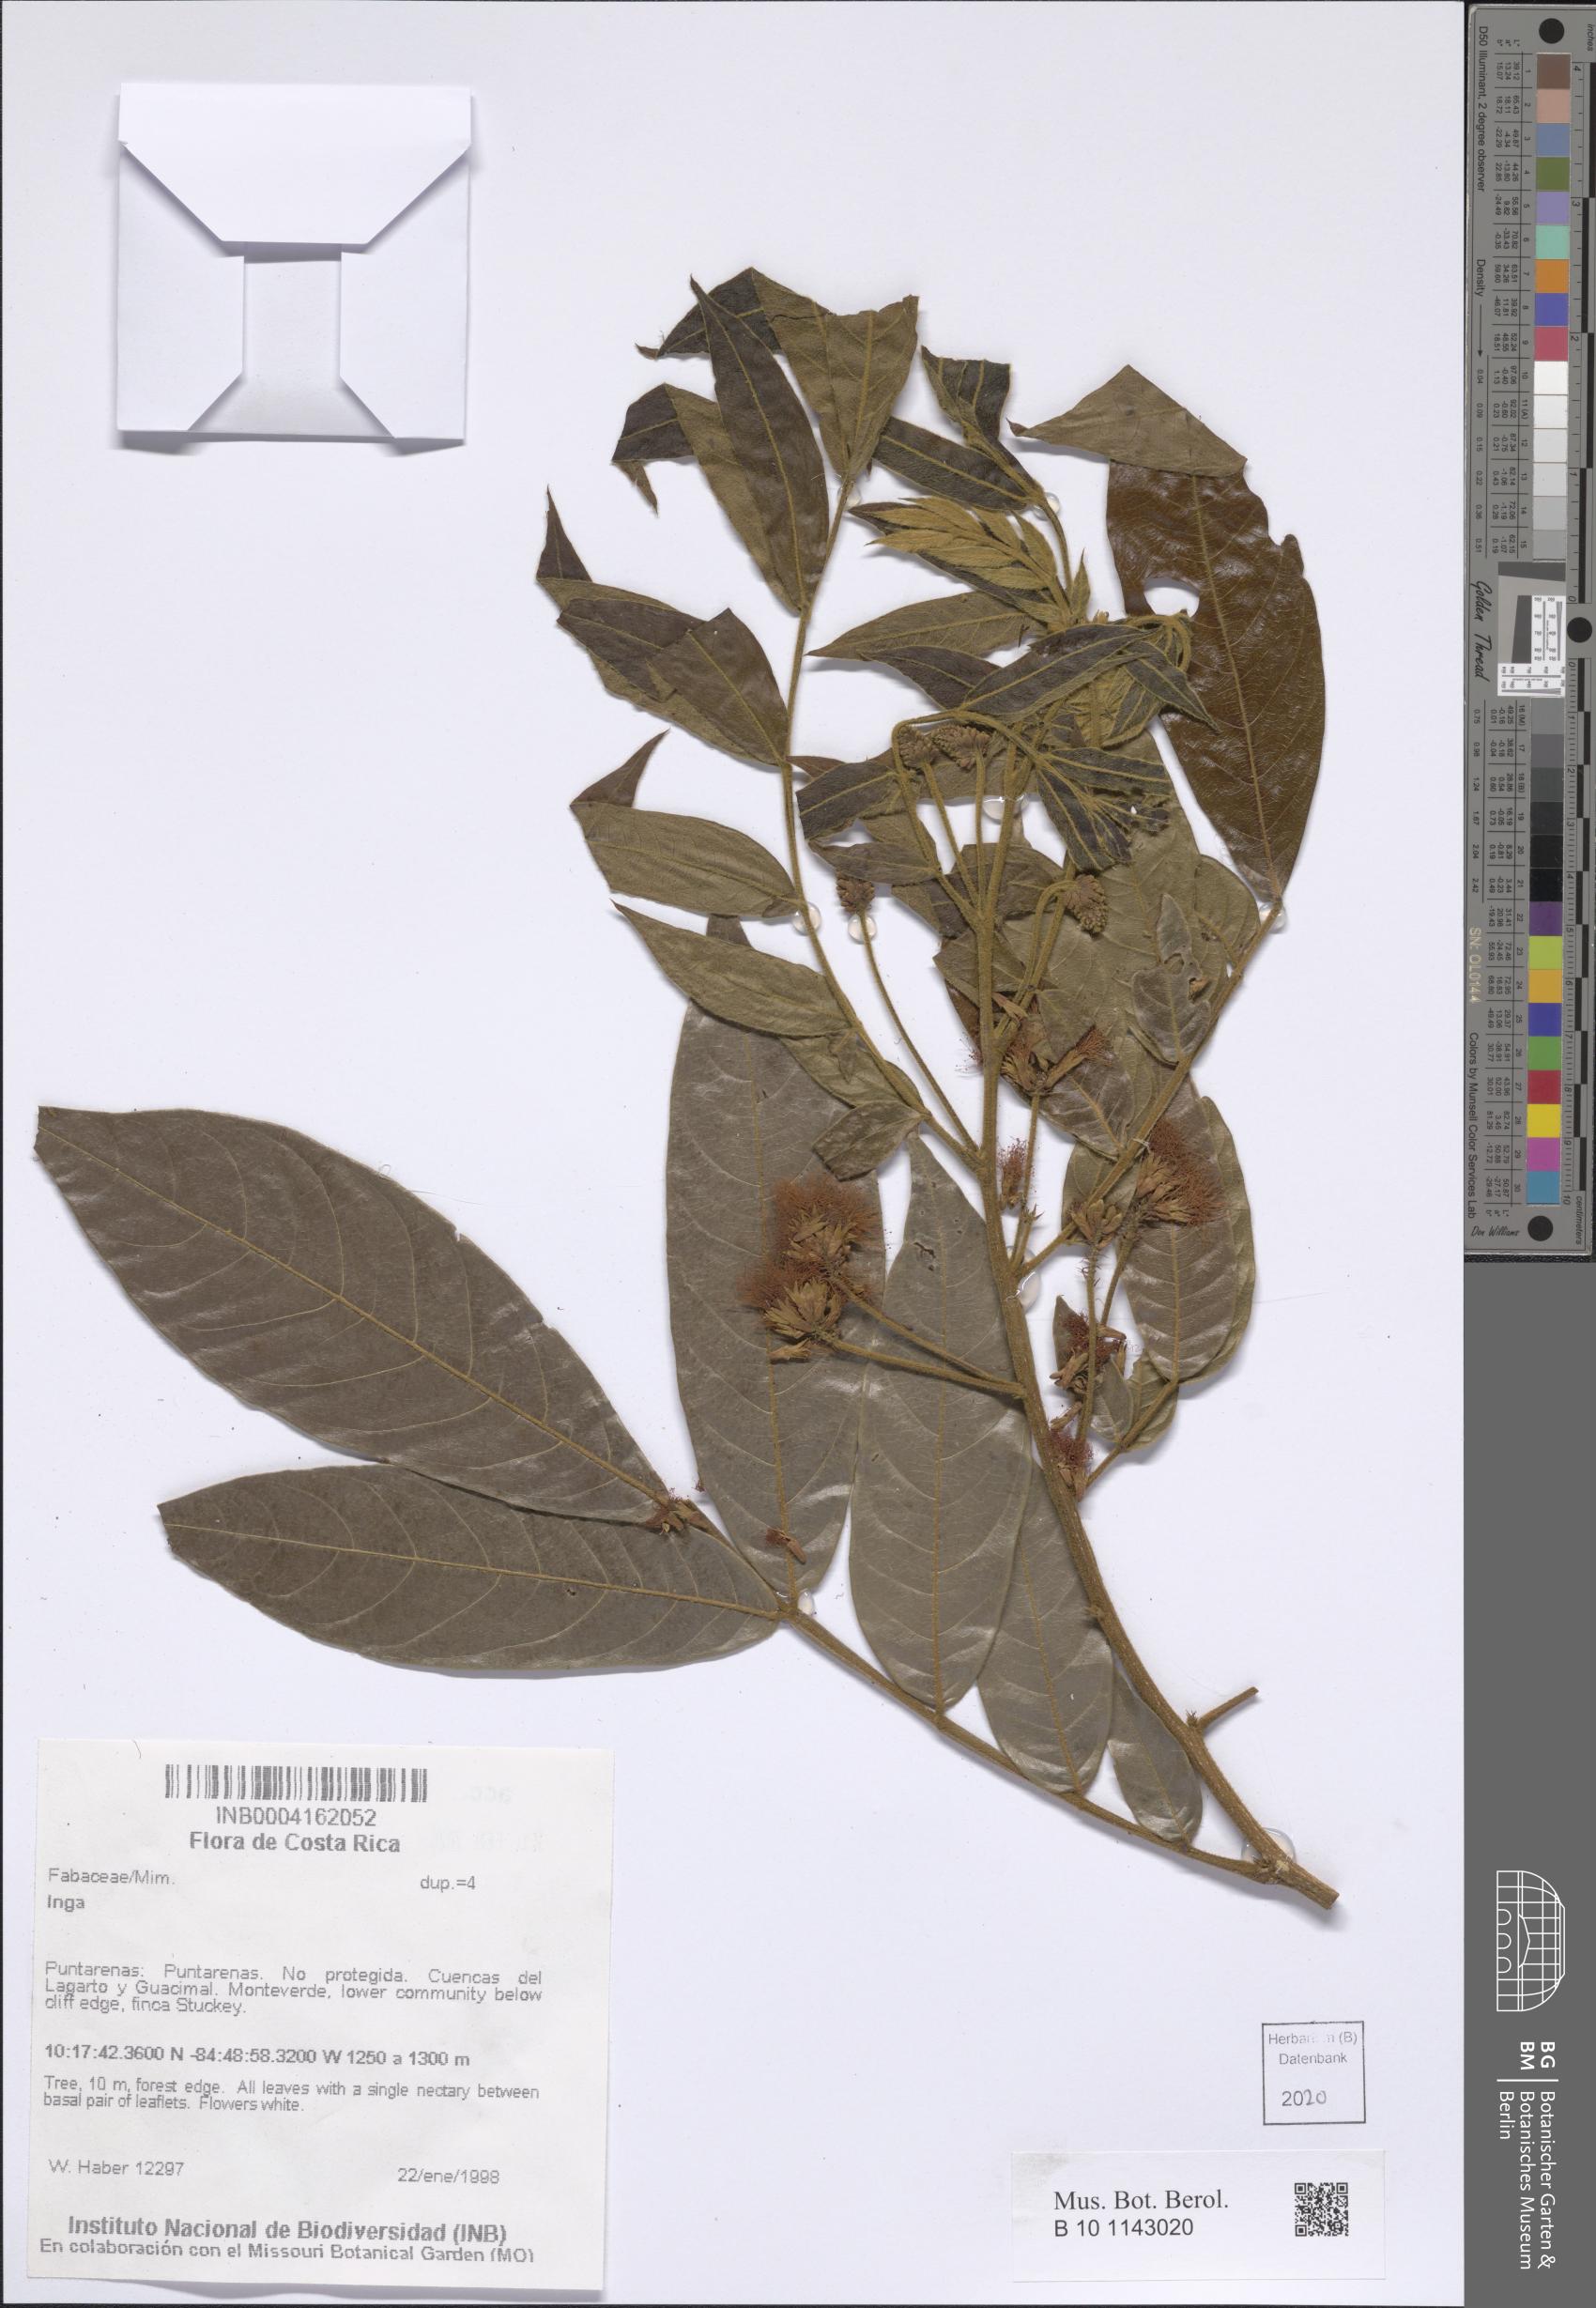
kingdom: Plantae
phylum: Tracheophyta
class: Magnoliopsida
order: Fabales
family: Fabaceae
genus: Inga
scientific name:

:::::

(TASK OBJECTIVE):
Copy the lines above word for word, leaving out the picture.

(PROBLEM SOLUTION):
kingdom: Plantae
phylum: Tracheophyta
class: Magnoliopsida
order: Fabales
family: Fabaceae
genus: Inga
scientific name:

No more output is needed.